Pull out from the material below all lines with "hatch".

Given entries:
■ ■ ■
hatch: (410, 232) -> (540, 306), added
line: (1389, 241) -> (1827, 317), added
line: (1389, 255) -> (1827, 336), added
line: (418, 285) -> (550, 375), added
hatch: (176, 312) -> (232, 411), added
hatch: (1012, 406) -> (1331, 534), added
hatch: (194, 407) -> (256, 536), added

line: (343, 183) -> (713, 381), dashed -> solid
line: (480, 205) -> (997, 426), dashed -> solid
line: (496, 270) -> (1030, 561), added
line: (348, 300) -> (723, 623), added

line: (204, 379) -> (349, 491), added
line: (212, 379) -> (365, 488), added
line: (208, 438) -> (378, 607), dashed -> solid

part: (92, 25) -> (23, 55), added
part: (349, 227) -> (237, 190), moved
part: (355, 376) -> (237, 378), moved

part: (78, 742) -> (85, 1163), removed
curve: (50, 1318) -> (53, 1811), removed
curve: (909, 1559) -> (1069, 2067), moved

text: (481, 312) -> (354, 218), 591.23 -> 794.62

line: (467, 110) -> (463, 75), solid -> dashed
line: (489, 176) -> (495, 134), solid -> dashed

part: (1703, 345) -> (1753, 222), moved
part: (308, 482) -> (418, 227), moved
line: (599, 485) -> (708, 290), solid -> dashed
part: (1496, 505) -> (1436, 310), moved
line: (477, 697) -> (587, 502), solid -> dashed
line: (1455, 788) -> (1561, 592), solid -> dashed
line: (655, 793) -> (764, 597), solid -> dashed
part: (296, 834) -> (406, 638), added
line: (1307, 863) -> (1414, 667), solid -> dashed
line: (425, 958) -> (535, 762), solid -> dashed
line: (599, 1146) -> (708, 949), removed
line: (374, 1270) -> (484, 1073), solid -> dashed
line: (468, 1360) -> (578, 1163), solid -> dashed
■ ■ ■
Answer space:
hatch: (410, 232) -> (540, 306), added
hatch: (176, 312) -> (232, 411), added
hatch: (1012, 406) -> (1331, 534), added
hatch: (194, 407) -> (256, 536), added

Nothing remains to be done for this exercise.